We want to see if there’s a significant difference in the current marital status of women who have been married at least once, when we cut by race. In order to conduct this analysis, we follow the below steps:

  1. We filter out men from the sex variable, and women who reported their marital status as either “Never married” or “A member of an unmarried couple” from the marital variable.
  2. Missing values are removed from the X_imprace, sex, and marital variables.
  3. We change the labels of the values of the X_imprace variable.
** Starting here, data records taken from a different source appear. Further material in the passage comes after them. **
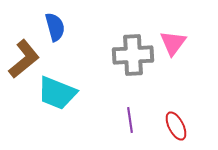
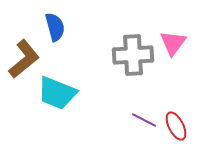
purple line: moved 14 px right; rotated 55 degrees counterclockwise
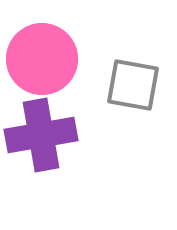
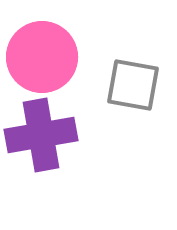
pink circle: moved 2 px up
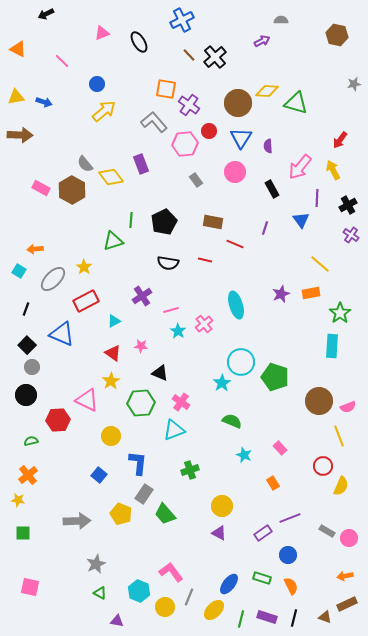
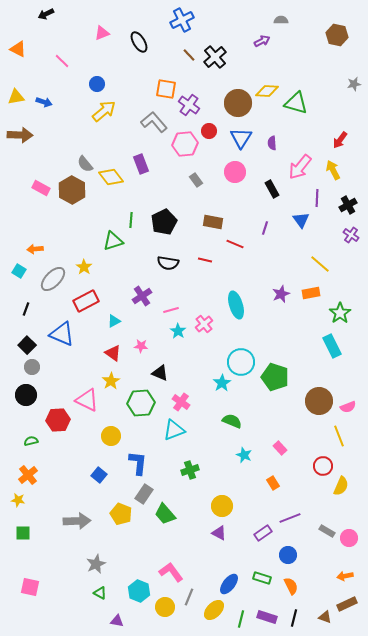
purple semicircle at (268, 146): moved 4 px right, 3 px up
cyan rectangle at (332, 346): rotated 30 degrees counterclockwise
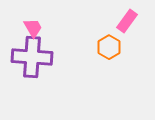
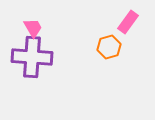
pink rectangle: moved 1 px right, 1 px down
orange hexagon: rotated 15 degrees clockwise
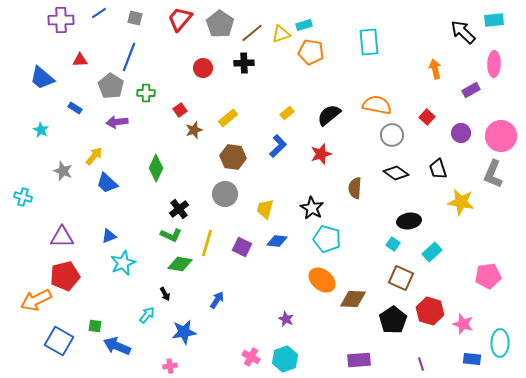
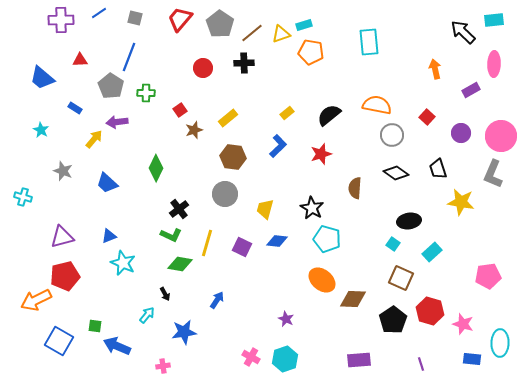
yellow arrow at (94, 156): moved 17 px up
purple triangle at (62, 237): rotated 15 degrees counterclockwise
cyan star at (123, 263): rotated 25 degrees counterclockwise
pink cross at (170, 366): moved 7 px left
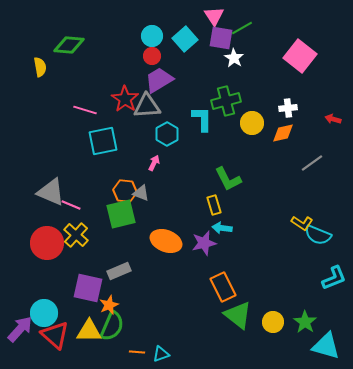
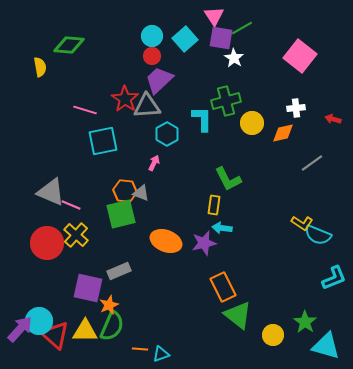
purple trapezoid at (159, 80): rotated 12 degrees counterclockwise
white cross at (288, 108): moved 8 px right
yellow rectangle at (214, 205): rotated 24 degrees clockwise
cyan circle at (44, 313): moved 5 px left, 8 px down
yellow circle at (273, 322): moved 13 px down
yellow triangle at (89, 331): moved 4 px left
orange line at (137, 352): moved 3 px right, 3 px up
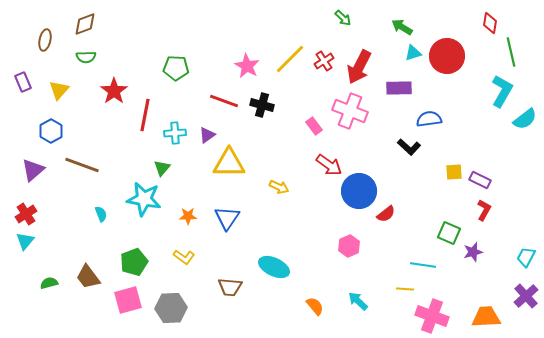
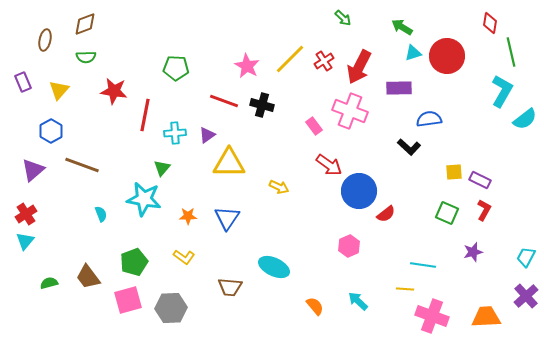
red star at (114, 91): rotated 28 degrees counterclockwise
green square at (449, 233): moved 2 px left, 20 px up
For example, “White, Non-Hispanic” is re-labeled as “White”.
  4. We change the order of the values of the marital variable, so that “Separation” follows “Divorce” (since these are similar categories).
  5. We group the dataset by the X_imprace and marital variables, and compute the count of each group in a new summary table.
  6. We group the new table by the X_imprace category, and summarize the proportion of each marital category by race.
  7. We plot the results in a barplot of proportions, so that we can compare marital status of women by race.
br %>%
        filter(marital %in% c("Married", "Separated", "Widowed", "Divorced"),
               !is.na(X_imprace), !is.na(marital), !is.na(sex), 
               sex == "Female") %>%
        mutate(X_imprace = 
                 fct_recode(
                       X_imprace,
                       "White" = "White, Non-Hispanic",
                       "Black" = "Black, Non-Hispanic",
                       "Asian" = "Asian, Non-Hispanic",
                       "Native American" = 
                       "American Indian/Alaskan Native, Non-Hispanic",
                       "Other Race" = "Other race, Non-Hispanic"
                   ),
               marital = 
                 fct_relevel(marital, "Married",
                             "Divorced", "Separated", "Widowed")) %>%
        group_by(X_imprace, marital) %>%
        summarise(count  = n()) %>% 
        group_by(X_imprace) %>%
        mutate(prop = count/sum(count)) %>%
        ggplot(aes(X_imprace, prop)) +
        geom_bar(aes(fill = marital), stat = "identity", 
                 position = "fill") + 
        labs(x = "Race",
             y = "% Marital Status",
             fill = "Marital Status",
             title = "Proportion of women who stay married",
             subtitle = "Comparison by race") +
        coord_flip()

There are significant differences in the marital status of women respondents, when compared by race. Let’s break them down:

  1. There are a significantly lower proportion of married black women, when compared with their counterparts in other races.

  2. There are a higher proportion of divorced and widowed black women, when compared with their counterparts in other races.

  3. There are a significantly lower proportion of married Asian women, when compared with their counterparts in other races.


Conclusion

We can answer the 3 research questions thus:

  1. There is a clear correlation between quality of sleep (as measured by hours of sleep) and mental health. This correlation stands for both sexes.

  2. For people with high blood pressure, the proportion of those who take BP medicines is very weakly correlated with income level.

  3. There are significant differences in the proportion of women who stay married, when compared by race.

These results are generalizable to the non-institutionalized adult population of the United States.